TREATMENT OF SPECIMENS
1. The commonest form in which fossils are collected is that which has been described as impression material. In many cases these will need no further attention after the block of stone on which they lie has been chipped into shape.
In chipping a block down to the size required it is best to hold it freely in the left hand, protecting the actual specimen with the palm where possible, and taking the surplus edges away by means of short sharp blows from the hammer, striking so that only small pieces come away with each blow. For delicate specimens it is wise to leave a good margin of the matrix round the specimen, and to do the final clearing with a thin-bladed penknife, taking away small flakes of the stone with delicate taps on the handle of the knife.
Specimens from fine sandstones, shales, and limestones are usually thoroughly hard and resistant, and are then much better if left without treatment; by varnishing and polishing them many amateur collectors spoil their specimens, for a coat of shiny varnish often conceals the details of the fossil itself. Impressions of plants on friable shales, on the other hand, or those which have a tendency to peel off as they dry, will require some treatment. In such cases the best substance to use is a dilute solution of size, in which the specimen should soak for a short period while the liquid is warm (not hot), after which it should be slightly drained and the size allowed to dry in. The congealed substance then holds the plant film on to the rock surface and prevents the rock from crumbling away, while it is almost invisible and does not spoil the plant with any excessive glaze.
2. For specimens of casts the same treatment generally applies, though they are more apt to separate completely from the matrix after one or two sharp blows, and thus save one the work of picking out the details of their structure.
3. Those blocks which contain petrifactions, and can therefore be made to show microscopic details, will require much more treatment. In some cases mere polishing reveals much of the structure:such, for instance, were the “Staarsteine” of the German lapidaries, where the axis and rootlets of a fossil like a treefern show their very characteristic pattern distinctly.

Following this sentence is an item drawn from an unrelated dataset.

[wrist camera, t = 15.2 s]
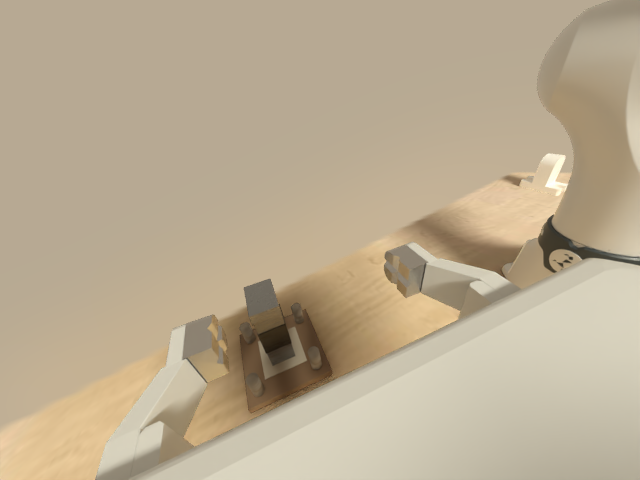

As a rule, however, it is better, and for any detailed work it is essential, to cut thin sections transversely across and longitudinally through the axis of the specimen and to grind them down till they are so transparent that they can be studied through the microscope. The cutting can be done on a lapidary’s wheel, where a revolving metal disc set with diamond powder acts as a knife. The comparatively thin slice thus obtained is fastened on to glass by means of hard Canada balsam, and rubbed down with carborundum powder till it is thin enough.
The process, however, is very slow, and an amateur cannot get good results without spending a large amount of time and patience over the work which would be better spent over the study of the plant structures themselves. Therefore it is usually more economical to send specimens to be cut by a professional, if they are good enough to be worth cutting at all, though it is often advisable to cut through an unpromising block to see whether its preservation is such as would justify the expense.
In the case of true “coal balls” much can be seen on the cut surface of a block, particularly if it be washed for a minute in dilute hydrochloric acid and then in water, and then dried thoroughly. The acid acts on the carbonates of which the stone is largely composed, and the treatment accentuates the black-and-white contrast in the petrified tissues. After lying about for a few months the sharpness of the surface gets rubbed off, as the acid eats it into very delicate irregularities which break and form a smearing powder; but in such a case all that is needed to bring back the original perfection of definition is a quick wash of dilute acid and water. If the specimens are not rubbed at all the surface is practically permanent. Blocks so treated reveal a remarkable amount of detail when examined with a strong hand lens, and form very valuable museum specimens.
The microscope slides should be covered with glass slips (as they would naturally be if purchased), and studied under the microscope as sections of living plants would be.
Microscopic slides of fossils make excellent museum specimens when mounted as transparencies against a window or strong light, when a magnifying glass will reveal all but the last minutiæ of their structure.
4. Labelling and numbering of specimens is very important, even if the collection be but a small one. As well as the paper label giving full details, there should be a reference number on every specimen itself. On the microscope slides this can be cut with a diamond pencil, and on the stones sealing wax dissolved in alcohol painted on with a brush is perhaps the best medium. On light-coloured close-textured stones ink is good, and when quite dry can even be washed without blurring.
The importance of marking the stone itself will be brought home to one on going through an old collection where the paper labels have peeled or rubbed off, or their wording been obliterated by age or mould.
A notebook should be kept in which the numbers are entered, with a note of all the items on the paper label, and any additional details of interest.